While there is greater weight given to evidence from experimental than observational studies, experiments are difficult in environmental health. Analysis of observational data is often used instead. There are problems inherent in observational studies that pertain to variables that are confounders and effect modifiers. Observational studies face the principal problem of a large number of inter-relationships between variables. These can confound or modify effects. It is vital to a valid analysis and meaningful interpretation that we include these. It is problematic that scientists select variables from a multitude of possibilities found in the literature. Scientists also gather variables from a plethora of possible data sources. There is a long process of hypothesising, study design, data collection, cleaning, exploration, decision making, preparation, data analysis, model building and model checking. This process has been described as a vast ‘garden of forking paths’ which connect steps and decisions the analyst must make, but they could have made others. These issues might result in mere correlation interpreted as causation.

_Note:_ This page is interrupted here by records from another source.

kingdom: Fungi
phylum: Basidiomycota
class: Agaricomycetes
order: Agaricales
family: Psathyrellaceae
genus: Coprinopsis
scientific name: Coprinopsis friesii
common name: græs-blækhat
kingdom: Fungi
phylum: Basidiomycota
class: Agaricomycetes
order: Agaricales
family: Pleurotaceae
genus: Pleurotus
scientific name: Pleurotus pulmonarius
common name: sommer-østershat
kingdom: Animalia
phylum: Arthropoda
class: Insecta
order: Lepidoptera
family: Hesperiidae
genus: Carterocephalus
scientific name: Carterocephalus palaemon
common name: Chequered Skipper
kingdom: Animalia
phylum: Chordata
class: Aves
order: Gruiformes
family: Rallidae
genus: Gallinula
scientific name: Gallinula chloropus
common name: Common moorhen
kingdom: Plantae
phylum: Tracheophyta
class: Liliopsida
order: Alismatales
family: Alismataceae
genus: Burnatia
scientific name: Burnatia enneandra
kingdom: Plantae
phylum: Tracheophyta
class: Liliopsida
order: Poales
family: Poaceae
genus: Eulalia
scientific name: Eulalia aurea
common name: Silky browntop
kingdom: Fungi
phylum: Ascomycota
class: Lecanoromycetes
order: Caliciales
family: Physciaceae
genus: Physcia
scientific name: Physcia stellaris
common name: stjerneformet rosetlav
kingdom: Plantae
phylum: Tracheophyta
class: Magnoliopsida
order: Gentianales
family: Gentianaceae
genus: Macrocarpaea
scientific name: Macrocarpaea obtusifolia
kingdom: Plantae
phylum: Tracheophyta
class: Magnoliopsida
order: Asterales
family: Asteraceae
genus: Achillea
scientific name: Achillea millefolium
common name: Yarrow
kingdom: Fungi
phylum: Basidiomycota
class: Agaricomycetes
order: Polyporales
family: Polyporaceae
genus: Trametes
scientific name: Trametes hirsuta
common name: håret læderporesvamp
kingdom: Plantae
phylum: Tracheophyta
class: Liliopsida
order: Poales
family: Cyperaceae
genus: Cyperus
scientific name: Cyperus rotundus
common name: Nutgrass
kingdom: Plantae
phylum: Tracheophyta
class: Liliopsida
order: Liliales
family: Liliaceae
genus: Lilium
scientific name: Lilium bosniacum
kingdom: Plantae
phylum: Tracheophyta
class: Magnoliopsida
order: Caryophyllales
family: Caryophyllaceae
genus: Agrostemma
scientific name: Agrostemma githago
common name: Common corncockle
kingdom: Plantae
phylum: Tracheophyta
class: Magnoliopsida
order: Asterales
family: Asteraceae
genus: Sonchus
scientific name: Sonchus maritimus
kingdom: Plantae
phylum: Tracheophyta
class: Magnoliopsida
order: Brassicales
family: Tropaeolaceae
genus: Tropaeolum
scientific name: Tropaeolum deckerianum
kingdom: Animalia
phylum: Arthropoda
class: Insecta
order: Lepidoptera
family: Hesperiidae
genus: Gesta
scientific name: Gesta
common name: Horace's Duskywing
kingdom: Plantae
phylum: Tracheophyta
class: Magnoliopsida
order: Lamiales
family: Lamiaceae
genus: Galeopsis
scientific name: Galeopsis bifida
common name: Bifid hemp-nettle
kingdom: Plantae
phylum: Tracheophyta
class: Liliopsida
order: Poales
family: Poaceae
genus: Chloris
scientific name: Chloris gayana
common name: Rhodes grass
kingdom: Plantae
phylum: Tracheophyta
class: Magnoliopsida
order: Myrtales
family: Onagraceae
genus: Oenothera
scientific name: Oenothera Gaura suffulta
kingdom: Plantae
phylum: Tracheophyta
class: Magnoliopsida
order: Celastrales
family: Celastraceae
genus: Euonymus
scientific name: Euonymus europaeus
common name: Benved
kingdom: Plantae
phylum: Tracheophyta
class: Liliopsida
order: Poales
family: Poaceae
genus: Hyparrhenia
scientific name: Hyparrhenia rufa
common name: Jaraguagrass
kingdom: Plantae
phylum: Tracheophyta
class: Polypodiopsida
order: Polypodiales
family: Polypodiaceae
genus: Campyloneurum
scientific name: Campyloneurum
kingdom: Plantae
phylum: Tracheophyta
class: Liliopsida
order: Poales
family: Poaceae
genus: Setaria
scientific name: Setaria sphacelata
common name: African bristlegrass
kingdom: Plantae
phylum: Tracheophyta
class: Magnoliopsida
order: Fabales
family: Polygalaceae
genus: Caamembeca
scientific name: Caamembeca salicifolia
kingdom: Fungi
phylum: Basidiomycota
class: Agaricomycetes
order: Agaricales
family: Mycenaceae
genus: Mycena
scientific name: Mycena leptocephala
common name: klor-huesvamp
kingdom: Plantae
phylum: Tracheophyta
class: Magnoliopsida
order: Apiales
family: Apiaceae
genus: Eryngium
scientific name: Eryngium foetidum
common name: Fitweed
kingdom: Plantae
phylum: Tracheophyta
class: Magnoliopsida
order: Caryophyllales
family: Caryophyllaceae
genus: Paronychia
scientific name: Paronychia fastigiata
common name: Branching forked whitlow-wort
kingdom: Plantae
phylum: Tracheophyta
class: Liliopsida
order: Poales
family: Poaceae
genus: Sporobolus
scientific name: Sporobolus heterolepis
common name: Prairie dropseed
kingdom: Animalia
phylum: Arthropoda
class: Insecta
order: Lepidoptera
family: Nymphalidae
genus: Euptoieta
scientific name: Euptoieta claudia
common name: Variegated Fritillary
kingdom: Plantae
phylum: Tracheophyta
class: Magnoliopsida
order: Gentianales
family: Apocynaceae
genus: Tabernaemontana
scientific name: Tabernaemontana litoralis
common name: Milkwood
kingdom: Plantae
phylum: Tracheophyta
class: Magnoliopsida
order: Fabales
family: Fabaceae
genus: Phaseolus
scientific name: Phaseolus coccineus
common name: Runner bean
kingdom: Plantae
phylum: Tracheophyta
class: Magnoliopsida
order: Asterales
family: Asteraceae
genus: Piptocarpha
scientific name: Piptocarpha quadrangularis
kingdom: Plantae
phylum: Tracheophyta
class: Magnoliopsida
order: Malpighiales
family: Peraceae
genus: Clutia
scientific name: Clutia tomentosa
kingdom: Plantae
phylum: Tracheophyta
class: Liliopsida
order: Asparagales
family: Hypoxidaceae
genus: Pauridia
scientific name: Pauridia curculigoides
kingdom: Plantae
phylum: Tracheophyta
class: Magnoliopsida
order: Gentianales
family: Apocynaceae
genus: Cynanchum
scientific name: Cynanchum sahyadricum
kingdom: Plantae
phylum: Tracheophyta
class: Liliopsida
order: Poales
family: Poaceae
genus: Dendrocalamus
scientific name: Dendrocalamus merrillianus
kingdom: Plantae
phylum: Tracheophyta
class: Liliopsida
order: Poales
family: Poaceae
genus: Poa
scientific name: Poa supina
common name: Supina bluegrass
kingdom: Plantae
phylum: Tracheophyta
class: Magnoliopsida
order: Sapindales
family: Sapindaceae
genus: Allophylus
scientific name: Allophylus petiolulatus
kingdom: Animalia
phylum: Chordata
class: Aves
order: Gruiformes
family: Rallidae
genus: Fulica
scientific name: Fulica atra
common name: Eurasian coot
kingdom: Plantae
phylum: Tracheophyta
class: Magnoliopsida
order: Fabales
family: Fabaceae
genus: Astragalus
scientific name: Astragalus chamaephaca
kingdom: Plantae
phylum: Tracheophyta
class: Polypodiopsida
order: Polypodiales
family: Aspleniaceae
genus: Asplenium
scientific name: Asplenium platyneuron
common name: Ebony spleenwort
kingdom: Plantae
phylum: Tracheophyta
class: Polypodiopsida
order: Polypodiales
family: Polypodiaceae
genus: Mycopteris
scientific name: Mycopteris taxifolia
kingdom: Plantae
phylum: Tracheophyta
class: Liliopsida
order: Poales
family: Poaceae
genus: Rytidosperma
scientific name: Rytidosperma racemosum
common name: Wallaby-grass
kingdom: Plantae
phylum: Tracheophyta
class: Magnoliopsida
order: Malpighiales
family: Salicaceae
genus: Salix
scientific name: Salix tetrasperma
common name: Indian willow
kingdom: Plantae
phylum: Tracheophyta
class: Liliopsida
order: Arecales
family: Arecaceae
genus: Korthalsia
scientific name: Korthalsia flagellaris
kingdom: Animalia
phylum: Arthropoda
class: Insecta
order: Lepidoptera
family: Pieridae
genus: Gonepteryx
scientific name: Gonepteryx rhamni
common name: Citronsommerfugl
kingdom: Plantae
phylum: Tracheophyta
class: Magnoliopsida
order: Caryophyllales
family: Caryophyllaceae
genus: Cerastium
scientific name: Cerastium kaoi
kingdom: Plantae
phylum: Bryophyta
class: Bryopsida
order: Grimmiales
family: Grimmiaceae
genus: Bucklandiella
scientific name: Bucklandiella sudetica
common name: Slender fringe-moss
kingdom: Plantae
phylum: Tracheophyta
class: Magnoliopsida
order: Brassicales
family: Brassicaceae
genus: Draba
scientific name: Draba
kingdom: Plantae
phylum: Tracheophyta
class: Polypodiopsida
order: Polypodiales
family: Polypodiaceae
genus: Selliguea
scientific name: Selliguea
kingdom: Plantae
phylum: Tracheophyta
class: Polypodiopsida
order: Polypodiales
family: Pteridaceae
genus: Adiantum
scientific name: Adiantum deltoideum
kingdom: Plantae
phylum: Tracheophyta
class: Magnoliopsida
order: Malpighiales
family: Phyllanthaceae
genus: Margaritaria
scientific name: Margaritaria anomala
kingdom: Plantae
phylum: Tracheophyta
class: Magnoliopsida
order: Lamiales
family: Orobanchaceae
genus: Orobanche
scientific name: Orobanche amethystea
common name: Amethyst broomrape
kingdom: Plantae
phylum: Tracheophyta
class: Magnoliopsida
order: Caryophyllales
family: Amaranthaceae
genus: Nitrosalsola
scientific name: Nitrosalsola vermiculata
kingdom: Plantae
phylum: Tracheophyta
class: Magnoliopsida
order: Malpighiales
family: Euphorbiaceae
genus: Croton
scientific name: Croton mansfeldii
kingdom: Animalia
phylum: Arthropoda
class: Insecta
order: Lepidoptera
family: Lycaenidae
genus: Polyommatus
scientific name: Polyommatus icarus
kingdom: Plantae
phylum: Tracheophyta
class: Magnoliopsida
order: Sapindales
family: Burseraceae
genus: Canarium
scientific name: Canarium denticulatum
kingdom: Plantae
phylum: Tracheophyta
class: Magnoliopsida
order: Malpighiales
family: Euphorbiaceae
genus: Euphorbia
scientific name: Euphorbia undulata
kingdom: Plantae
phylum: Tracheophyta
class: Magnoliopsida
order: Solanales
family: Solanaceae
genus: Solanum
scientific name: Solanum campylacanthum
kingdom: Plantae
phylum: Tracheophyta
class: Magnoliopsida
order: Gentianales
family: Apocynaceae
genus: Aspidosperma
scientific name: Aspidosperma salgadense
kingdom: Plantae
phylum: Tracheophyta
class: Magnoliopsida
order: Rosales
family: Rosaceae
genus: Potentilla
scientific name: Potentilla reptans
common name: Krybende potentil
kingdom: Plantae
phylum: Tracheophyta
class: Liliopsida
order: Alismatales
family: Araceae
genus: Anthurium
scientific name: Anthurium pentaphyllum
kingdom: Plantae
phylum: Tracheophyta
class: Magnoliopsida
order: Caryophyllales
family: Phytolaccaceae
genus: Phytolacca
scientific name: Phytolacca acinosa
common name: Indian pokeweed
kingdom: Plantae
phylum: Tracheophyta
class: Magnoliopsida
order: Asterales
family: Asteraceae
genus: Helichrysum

Adequately documenting the methods and results of data analysis helps safeguard against such mistakes. This thesis proposes that reproducible research pipelines address the problem of adequate documentation of data analysis. This is because they make it easy to check the methods. Assumptions are easy to challenge and results verified in new analyses. Reproducible research pipelines extend traditional research. They do this by encoding the steps in a computer ‘scripting’ language and distributing the data and code with publications. Traditional research moves through the steps of hypothesis and design, measured data, analytic data, computational results (for figures, tables and numerical results), and reports (text and formatted manuscript).